BEGIN

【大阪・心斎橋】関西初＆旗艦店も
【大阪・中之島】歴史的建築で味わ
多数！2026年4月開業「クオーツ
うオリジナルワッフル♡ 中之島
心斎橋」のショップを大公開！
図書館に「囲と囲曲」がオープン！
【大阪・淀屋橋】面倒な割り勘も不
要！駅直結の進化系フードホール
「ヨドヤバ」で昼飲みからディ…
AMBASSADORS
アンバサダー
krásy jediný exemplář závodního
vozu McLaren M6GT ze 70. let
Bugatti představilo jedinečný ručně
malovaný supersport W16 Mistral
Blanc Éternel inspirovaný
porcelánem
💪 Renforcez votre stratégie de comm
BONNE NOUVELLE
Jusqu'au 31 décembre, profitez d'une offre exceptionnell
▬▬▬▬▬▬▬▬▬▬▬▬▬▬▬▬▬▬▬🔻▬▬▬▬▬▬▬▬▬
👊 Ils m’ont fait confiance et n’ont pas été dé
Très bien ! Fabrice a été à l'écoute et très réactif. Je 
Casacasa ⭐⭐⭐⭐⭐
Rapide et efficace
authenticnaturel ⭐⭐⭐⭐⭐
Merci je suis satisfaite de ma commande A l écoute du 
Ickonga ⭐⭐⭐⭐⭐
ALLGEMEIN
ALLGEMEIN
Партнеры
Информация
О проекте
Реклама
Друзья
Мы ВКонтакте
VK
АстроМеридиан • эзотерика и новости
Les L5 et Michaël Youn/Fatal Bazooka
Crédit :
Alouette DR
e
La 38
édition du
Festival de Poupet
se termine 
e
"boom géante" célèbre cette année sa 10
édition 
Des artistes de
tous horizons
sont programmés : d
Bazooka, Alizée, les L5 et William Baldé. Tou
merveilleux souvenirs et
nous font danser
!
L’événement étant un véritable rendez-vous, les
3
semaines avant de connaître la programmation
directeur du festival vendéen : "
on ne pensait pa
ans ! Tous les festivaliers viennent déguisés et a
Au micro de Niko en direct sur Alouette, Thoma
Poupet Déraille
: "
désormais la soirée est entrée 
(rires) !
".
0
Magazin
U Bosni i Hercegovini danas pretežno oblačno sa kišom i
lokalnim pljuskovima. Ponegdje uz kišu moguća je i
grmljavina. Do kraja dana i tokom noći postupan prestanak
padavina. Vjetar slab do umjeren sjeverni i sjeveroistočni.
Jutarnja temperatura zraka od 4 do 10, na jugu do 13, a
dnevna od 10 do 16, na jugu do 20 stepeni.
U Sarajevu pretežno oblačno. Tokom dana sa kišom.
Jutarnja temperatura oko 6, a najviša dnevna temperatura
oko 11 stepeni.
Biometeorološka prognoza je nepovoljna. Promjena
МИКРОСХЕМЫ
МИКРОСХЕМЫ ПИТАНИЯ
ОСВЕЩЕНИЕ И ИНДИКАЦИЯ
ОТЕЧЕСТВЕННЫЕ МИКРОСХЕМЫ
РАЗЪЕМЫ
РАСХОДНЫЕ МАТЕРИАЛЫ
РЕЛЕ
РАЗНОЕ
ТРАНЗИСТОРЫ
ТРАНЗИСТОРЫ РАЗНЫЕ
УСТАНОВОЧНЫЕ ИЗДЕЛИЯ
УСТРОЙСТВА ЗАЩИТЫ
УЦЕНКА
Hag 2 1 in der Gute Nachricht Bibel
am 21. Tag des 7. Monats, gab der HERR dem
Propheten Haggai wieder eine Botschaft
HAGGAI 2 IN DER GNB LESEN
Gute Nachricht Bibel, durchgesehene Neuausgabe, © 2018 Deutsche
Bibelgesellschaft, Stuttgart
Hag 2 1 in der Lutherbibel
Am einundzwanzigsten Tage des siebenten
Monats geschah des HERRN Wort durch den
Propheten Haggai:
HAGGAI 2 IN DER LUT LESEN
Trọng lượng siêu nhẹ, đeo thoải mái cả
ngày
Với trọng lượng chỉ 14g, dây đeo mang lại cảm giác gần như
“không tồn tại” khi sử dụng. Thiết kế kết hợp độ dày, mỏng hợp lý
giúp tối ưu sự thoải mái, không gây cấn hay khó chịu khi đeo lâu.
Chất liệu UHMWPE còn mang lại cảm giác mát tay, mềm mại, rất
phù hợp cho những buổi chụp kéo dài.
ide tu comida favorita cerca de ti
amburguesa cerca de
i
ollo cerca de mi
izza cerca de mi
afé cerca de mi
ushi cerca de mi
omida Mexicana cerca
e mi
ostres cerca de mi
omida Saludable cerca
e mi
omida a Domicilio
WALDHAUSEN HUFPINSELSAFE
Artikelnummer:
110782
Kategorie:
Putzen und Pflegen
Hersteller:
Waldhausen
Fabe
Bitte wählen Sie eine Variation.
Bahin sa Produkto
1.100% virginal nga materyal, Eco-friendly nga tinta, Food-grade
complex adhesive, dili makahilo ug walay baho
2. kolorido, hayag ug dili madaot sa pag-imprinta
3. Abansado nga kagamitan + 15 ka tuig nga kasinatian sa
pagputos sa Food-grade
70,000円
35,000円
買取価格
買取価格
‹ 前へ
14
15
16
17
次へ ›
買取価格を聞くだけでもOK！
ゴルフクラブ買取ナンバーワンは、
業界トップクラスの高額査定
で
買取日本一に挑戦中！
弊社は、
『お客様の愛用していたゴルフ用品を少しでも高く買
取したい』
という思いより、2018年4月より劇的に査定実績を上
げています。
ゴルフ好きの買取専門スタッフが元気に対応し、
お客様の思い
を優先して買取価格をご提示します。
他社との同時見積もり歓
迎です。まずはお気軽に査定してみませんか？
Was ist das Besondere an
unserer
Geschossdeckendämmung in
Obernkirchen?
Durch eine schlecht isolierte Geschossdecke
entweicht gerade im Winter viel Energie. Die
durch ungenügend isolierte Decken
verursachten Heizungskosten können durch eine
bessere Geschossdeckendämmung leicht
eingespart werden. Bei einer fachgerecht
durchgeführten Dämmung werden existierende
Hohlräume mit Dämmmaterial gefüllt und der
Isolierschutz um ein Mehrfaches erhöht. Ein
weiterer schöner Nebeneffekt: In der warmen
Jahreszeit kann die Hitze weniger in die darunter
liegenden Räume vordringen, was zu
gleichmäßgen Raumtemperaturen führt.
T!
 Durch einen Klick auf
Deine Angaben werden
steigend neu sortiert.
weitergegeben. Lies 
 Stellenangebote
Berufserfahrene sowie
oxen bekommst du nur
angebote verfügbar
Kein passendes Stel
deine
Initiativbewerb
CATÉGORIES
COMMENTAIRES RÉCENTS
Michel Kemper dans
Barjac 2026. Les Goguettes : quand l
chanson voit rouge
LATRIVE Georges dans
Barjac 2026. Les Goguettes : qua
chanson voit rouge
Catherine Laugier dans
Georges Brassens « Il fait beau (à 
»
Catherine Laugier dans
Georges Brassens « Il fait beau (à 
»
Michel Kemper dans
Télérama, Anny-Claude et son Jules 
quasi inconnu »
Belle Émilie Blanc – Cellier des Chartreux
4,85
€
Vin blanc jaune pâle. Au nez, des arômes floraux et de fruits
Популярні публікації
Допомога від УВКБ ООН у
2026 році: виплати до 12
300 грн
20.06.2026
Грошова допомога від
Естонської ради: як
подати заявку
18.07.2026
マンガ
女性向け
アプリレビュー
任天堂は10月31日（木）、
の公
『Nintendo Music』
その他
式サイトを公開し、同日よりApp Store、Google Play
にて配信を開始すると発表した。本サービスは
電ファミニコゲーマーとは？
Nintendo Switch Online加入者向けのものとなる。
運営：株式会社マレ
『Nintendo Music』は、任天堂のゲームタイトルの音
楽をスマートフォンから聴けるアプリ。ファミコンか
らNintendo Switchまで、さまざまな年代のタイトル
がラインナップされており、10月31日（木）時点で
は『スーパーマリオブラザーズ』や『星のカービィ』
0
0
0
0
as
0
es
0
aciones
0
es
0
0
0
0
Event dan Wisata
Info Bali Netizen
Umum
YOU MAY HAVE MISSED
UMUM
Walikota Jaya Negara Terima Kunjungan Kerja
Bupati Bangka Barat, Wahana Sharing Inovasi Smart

END

Your assignment: Reproduce everything in the listing above, from its first line down to and including the line containing "on ne pensait pa".

Reply to the exercise:
【大阪・心斎橋】関西初＆旗艦店も
【大阪・中之島】歴史的建築で味わ
多数！2026年4月開業「クオーツ
うオリジナルワッフル♡ 中之島
心斎橋」のショップを大公開！
図書館に「囲と囲曲」がオープン！
【大阪・淀屋橋】面倒な割り勘も不
要！駅直結の進化系フードホール
「ヨドヤバ」で昼飲みからディ…
AMBASSADORS
アンバサダー
krásy jediný exemplář závodního
vozu McLaren M6GT ze 70. let
Bugatti představilo jedinečný ručně
malovaný supersport W16 Mistral
Blanc Éternel inspirovaný
porcelánem
💪 Renforcez votre stratégie de comm
BONNE NOUVELLE
Jusqu'au 31 décembre, profitez d'une offre exceptionnell
▬▬▬▬▬▬▬▬▬▬▬▬▬▬▬▬▬▬▬🔻▬▬▬▬▬▬▬▬▬
👊 Ils m’ont fait confiance et n’ont pas été dé
Très bien ! Fabrice a été à l'écoute et très réactif. Je 
Casacasa ⭐⭐⭐⭐⭐
Rapide et efficace
authenticnaturel ⭐⭐⭐⭐⭐
Merci je suis satisfaite de ma commande A l écoute du 
Ickonga ⭐⭐⭐⭐⭐
ALLGEMEIN
ALLGEMEIN
Партнеры
Информация
О проекте
Реклама
Друзья
Мы ВКонтакте
VK
АстроМеридиан • эзотерика и новости
Les L5 et Michaël Youn/Fatal Bazooka
Crédit :
Alouette DR
e
La 38
édition du
Festival de Poupet
se termine 
e
"boom géante" célèbre cette année sa 10
édition 
Des artistes de
tous horizons
sont programmés : d
Bazooka, Alizée, les L5 et William Baldé. Tou
merveilleux souvenirs et
nous font danser
!
L’événement étant un véritable rendez-vous, les
3
semaines avant de connaître la programmation
directeur du festival vendéen : "
on ne pensait pa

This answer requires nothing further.